━━━ Text to read ━━━
Apr 06 '25 15:04 lihaoyi

the BSP server could start fine even if the meta-build is broken (we should at least get valid modules up to the meta-build level that's broken, so that the IDE can help users fix it)

This should also be straightforward since https://github.com/com-lihaoyi/mill/pull/4873 which moves the BSP server instantiation out of mill.bsp.BSP.startSession into MillMain. The normal MillBuildBootstrap logic already is able to run a partially-broken build provide a RunnerState containing the stack of Evaluators for the levels that succeeded. We just need to make use of those Evaluators appropriately

Apr 06 '25 15:04 lihaoyi

Still thinking about @lefou's points, but I'm wondering in what extend BSP-specific caching is really needed. Mill tasks already rely heavily on caching, BSP should only be a lightweight layer on top of that.
━━━ Task material ━━━
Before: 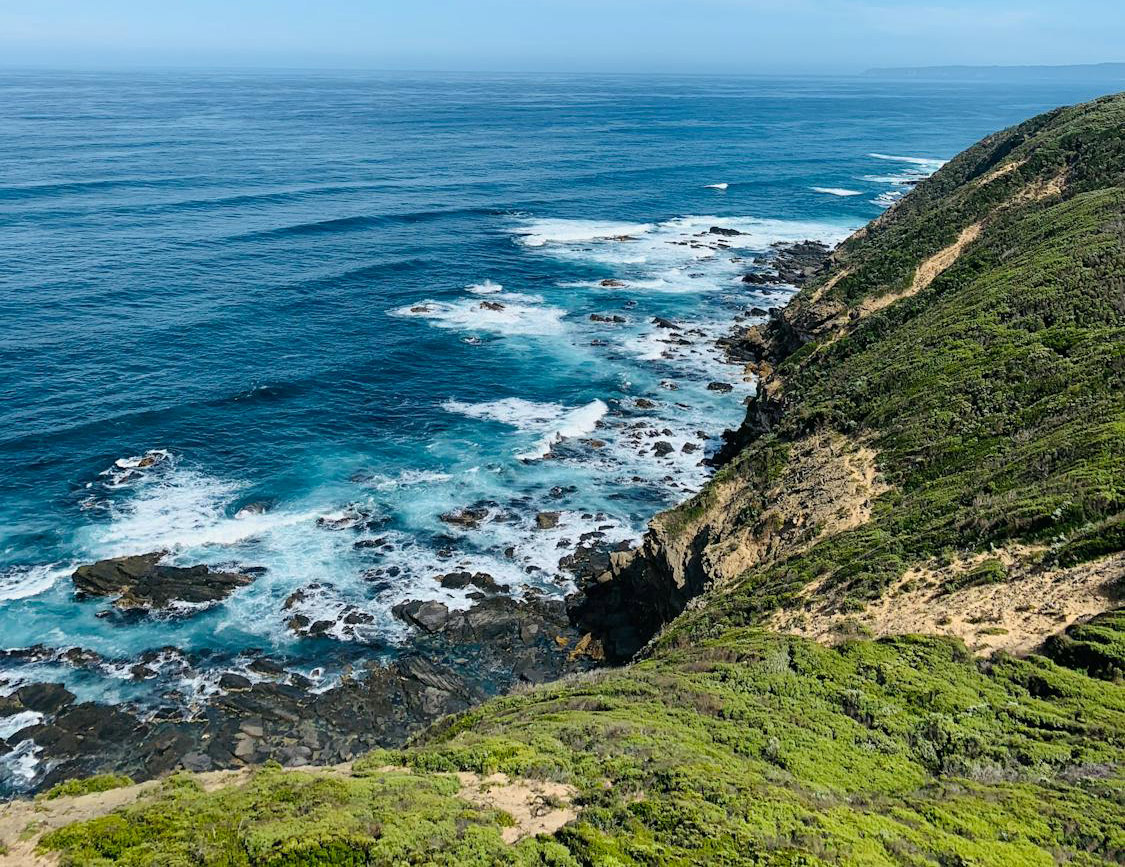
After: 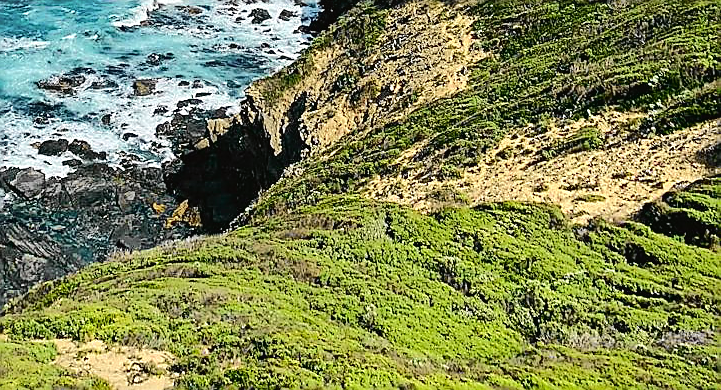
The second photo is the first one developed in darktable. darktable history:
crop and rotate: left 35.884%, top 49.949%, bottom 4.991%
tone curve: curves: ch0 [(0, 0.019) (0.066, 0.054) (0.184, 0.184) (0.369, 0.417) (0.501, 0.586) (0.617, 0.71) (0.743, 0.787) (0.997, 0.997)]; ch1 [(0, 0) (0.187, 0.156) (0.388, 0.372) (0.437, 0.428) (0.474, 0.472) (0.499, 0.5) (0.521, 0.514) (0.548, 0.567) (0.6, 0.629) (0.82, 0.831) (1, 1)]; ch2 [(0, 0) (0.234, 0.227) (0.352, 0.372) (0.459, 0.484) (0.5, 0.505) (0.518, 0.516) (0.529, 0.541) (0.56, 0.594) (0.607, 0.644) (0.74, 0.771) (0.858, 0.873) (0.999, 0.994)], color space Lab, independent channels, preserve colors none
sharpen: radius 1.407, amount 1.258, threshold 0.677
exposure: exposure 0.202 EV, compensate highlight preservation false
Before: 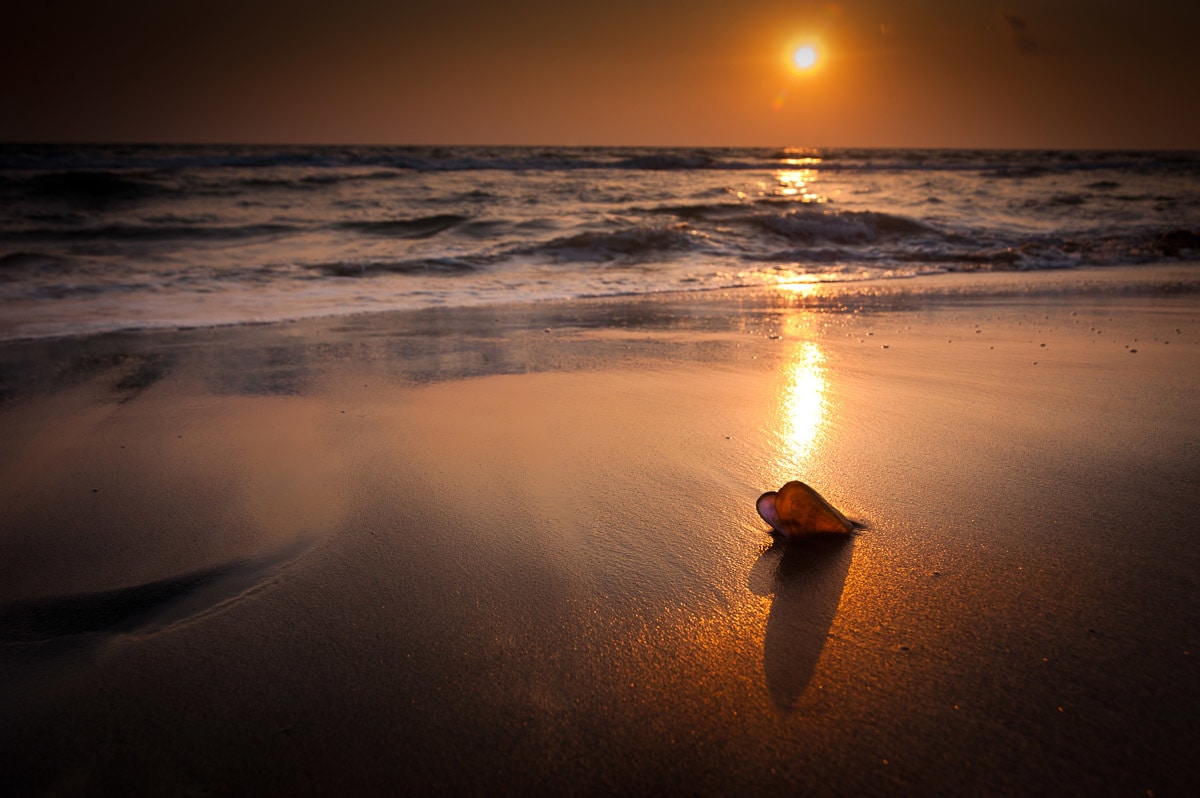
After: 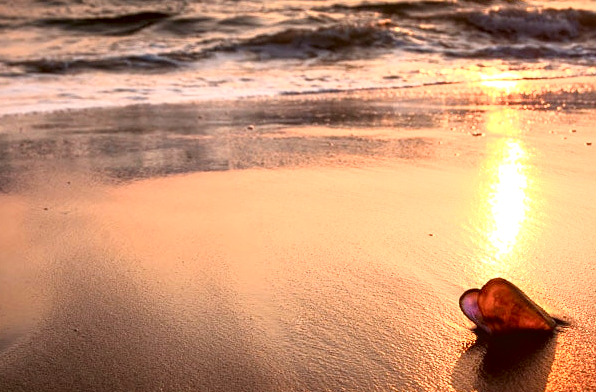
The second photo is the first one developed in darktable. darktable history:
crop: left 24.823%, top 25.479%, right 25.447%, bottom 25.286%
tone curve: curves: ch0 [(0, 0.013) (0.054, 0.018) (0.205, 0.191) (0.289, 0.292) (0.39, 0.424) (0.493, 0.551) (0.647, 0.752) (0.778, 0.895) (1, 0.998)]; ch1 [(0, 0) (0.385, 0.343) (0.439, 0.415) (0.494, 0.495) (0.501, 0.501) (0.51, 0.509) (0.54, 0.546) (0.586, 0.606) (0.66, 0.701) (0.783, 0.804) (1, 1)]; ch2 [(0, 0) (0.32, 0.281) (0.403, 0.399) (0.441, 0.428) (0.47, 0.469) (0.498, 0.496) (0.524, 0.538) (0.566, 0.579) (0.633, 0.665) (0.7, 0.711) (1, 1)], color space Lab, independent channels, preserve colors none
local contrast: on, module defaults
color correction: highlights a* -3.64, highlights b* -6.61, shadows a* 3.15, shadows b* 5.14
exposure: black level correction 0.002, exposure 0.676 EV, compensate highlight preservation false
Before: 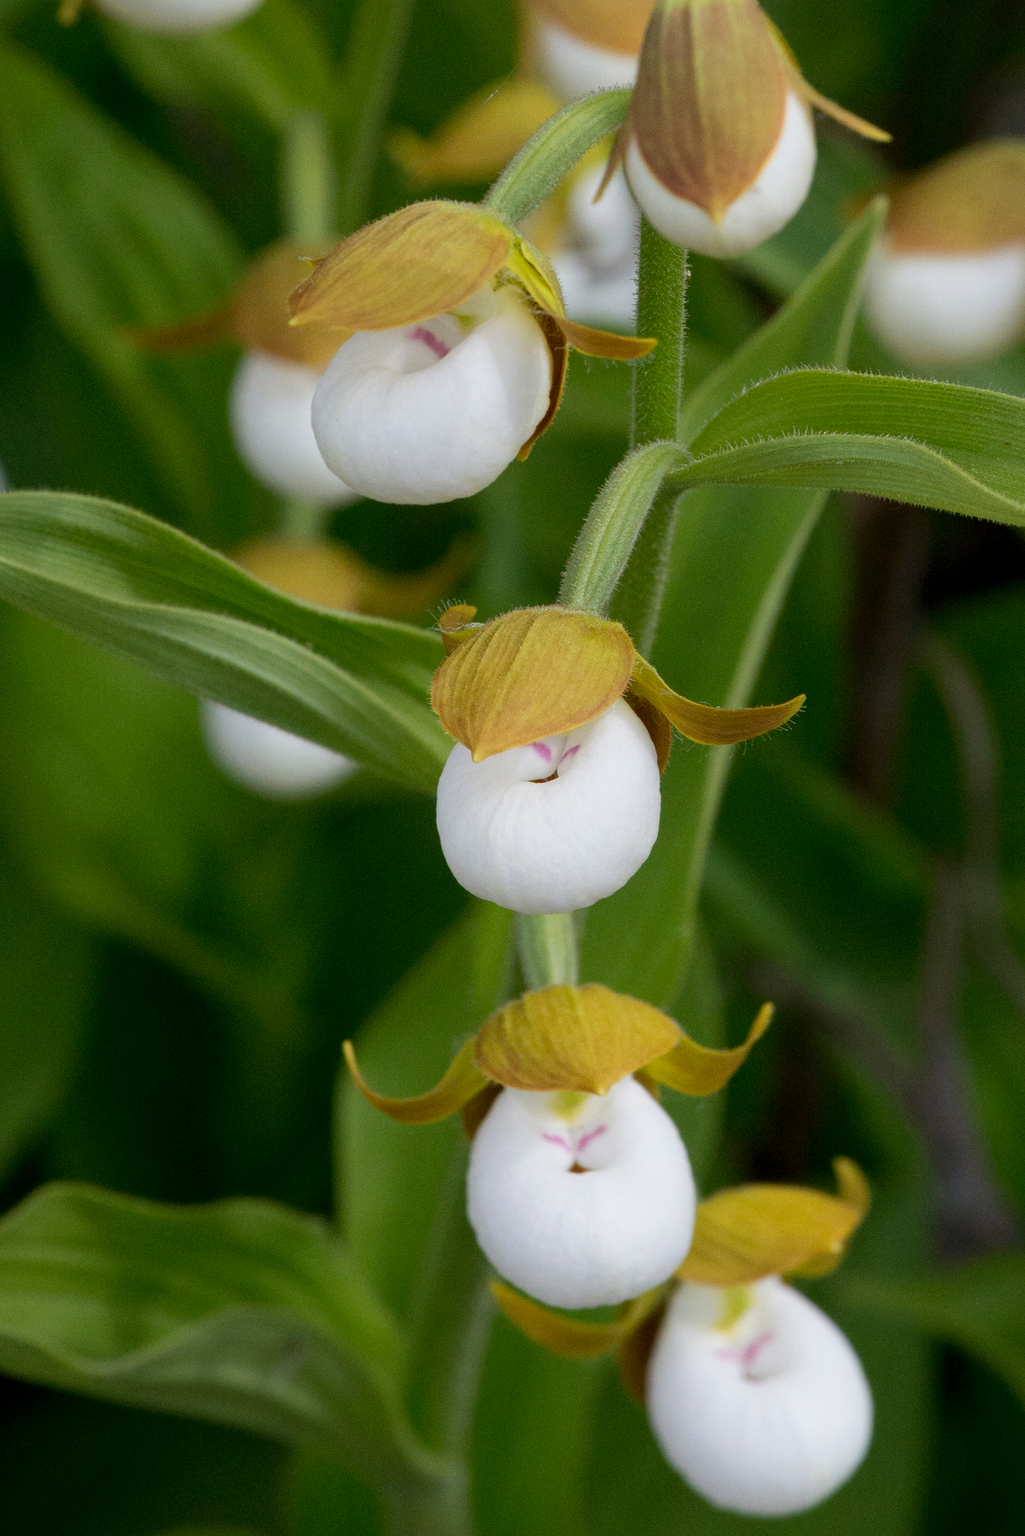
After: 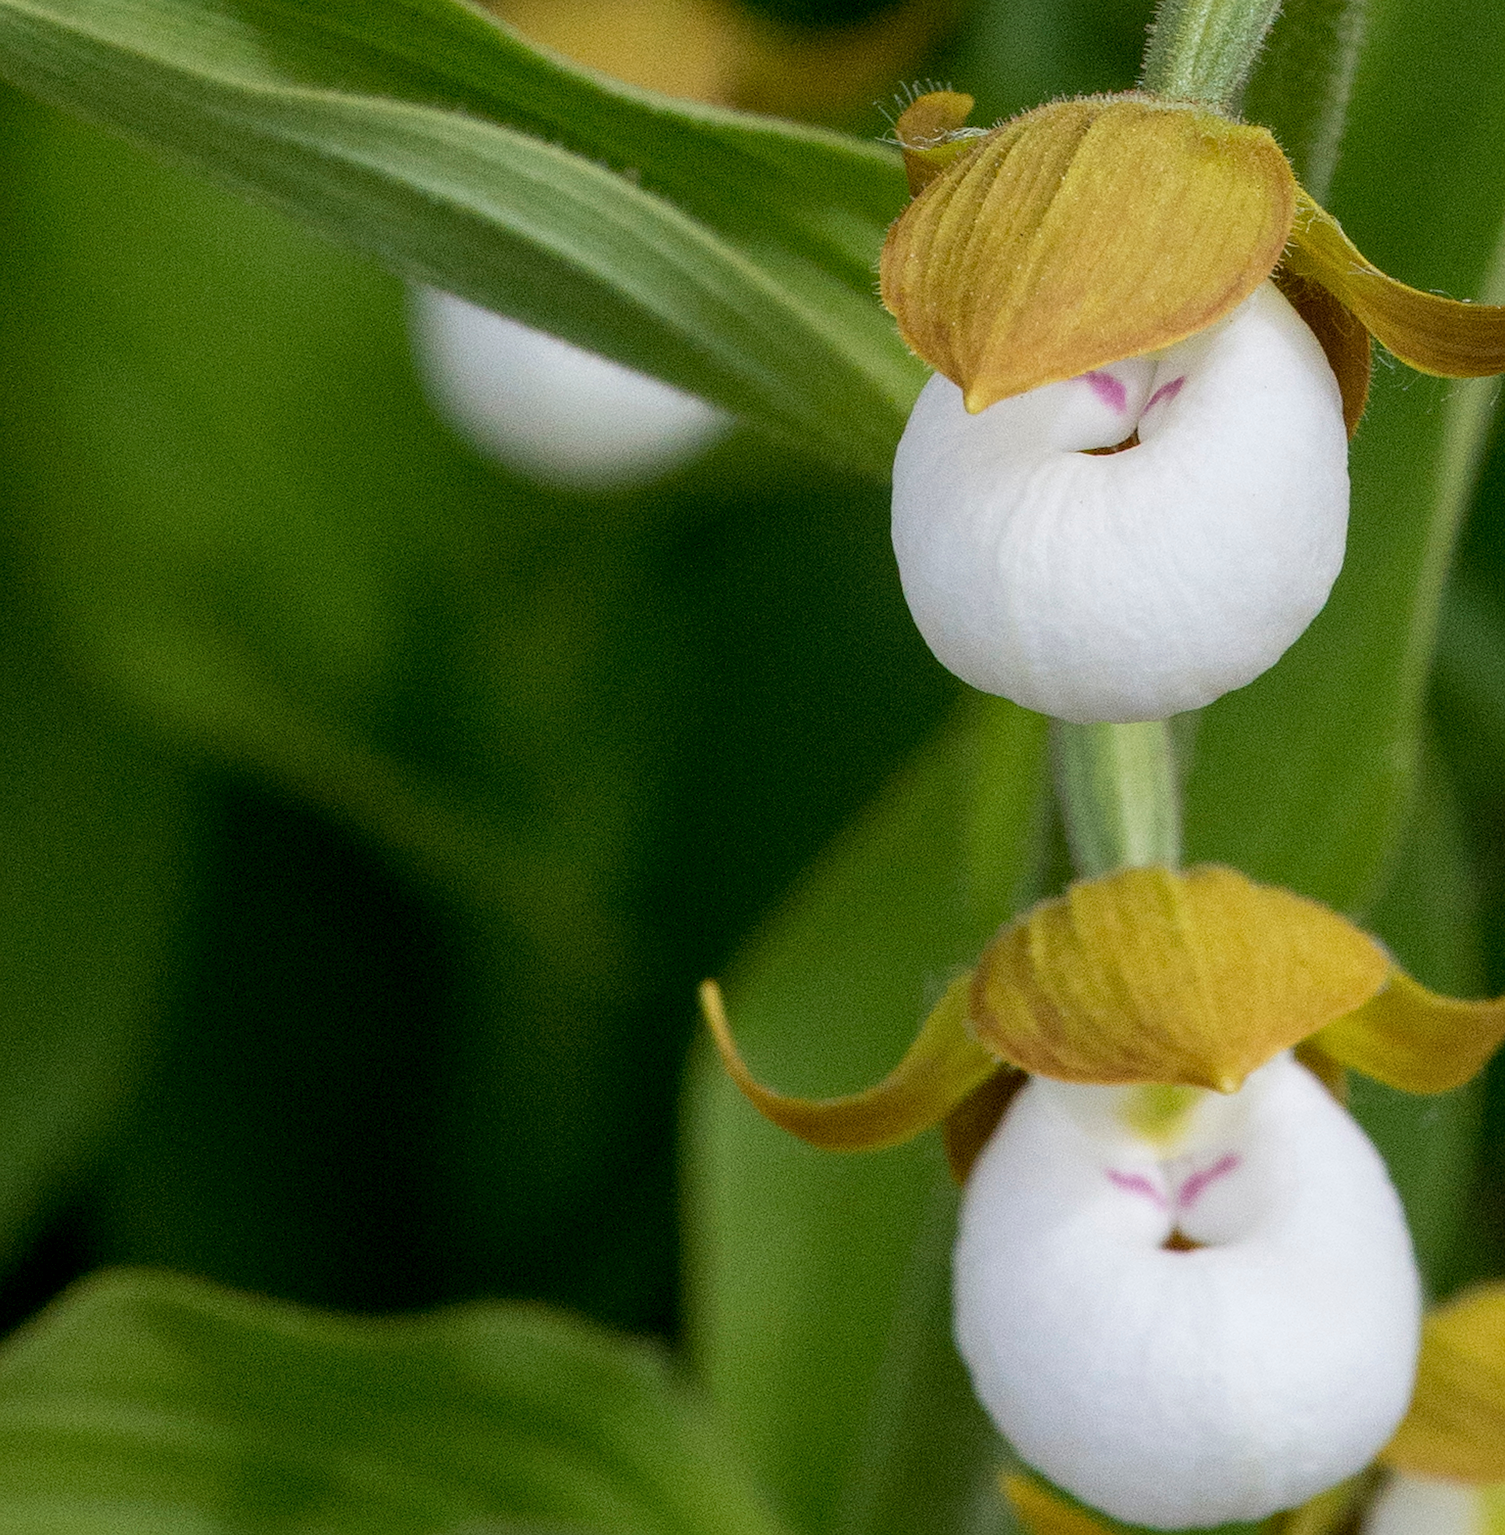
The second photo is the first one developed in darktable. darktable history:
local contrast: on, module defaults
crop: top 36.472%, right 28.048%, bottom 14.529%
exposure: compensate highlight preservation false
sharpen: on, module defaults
━━━
- [Job A]: According to the Mill BSP thread, into which component does the linked pull request move the BSP server instantiation?
- [Job B]: Reproduce every line of the records word for word, and leave the pictures out of your answer.
The records are unrelated to the Mill BSP thread.

- [Task result A]: Into MillMain.

- [Task result B]:
Before: 
After: 
The second photo is the first one developed in darktable. darktable history:
crop and rotate: left 35.884%, top 49.949%, bottom 4.991%
tone curve: curves: ch0 [(0, 0.019) (0.066, 0.054) (0.184, 0.184) (0.369, 0.417) (0.501, 0.586) (0.617, 0.71) (0.743, 0.787) (0.997, 0.997)]; ch1 [(0, 0) (0.187, 0.156) (0.388, 0.372) (0.437, 0.428) (0.474, 0.472) (0.499, 0.5) (0.521, 0.514) (0.548, 0.567) (0.6, 0.629) (0.82, 0.831) (1, 1)]; ch2 [(0, 0) (0.234, 0.227) (0.352, 0.372) (0.459, 0.484) (0.5, 0.505) (0.518, 0.516) (0.529, 0.541) (0.56, 0.594) (0.607, 0.644) (0.74, 0.771) (0.858, 0.873) (0.999, 0.994)], color space Lab, independent channels, preserve colors none
sharpen: radius 1.407, amount 1.258, threshold 0.677
exposure: exposure 0.202 EV, compensate highlight preservation false
Before: 
After: 
The second photo is the first one developed in darktable. darktable history:
crop: left 24.823%, top 25.479%, right 25.447%, bottom 25.286%
tone curve: curves: ch0 [(0, 0.013) (0.054, 0.018) (0.205, 0.191) (0.289, 0.292) (0.39, 0.424) (0.493, 0.551) (0.647, 0.752) (0.778, 0.895) (1, 0.998)]; ch1 [(0, 0) (0.385, 0.343) (0.439, 0.415) (0.494, 0.495) (0.501, 0.501) (0.51, 0.509) (0.54, 0.546) (0.586, 0.606) (0.66, 0.701) (0.783, 0.804) (1, 1)]; ch2 [(0, 0) (0.32, 0.281) (0.403, 0.399) (0.441, 0.428) (0.47, 0.469) (0.498, 0.496) (0.524, 0.538) (0.566, 0.579) (0.633, 0.665) (0.7, 0.711) (1, 1)], color space Lab, independent channels, preserve colors none
local contrast: on, module defaults
color correction: highlights a* -3.64, highlights b* -6.61, shadows a* 3.15, shadows b* 5.14
exposure: black level correction 0.002, exposure 0.676 EV, compensate highlight preservation false
Before: 
After: 
The second photo is the first one developed in darktable. darktable history:
local contrast: on, module defaults
crop: top 36.472%, right 28.048%, bottom 14.529%
exposure: compensate highlight preservation false
sharpen: on, module defaults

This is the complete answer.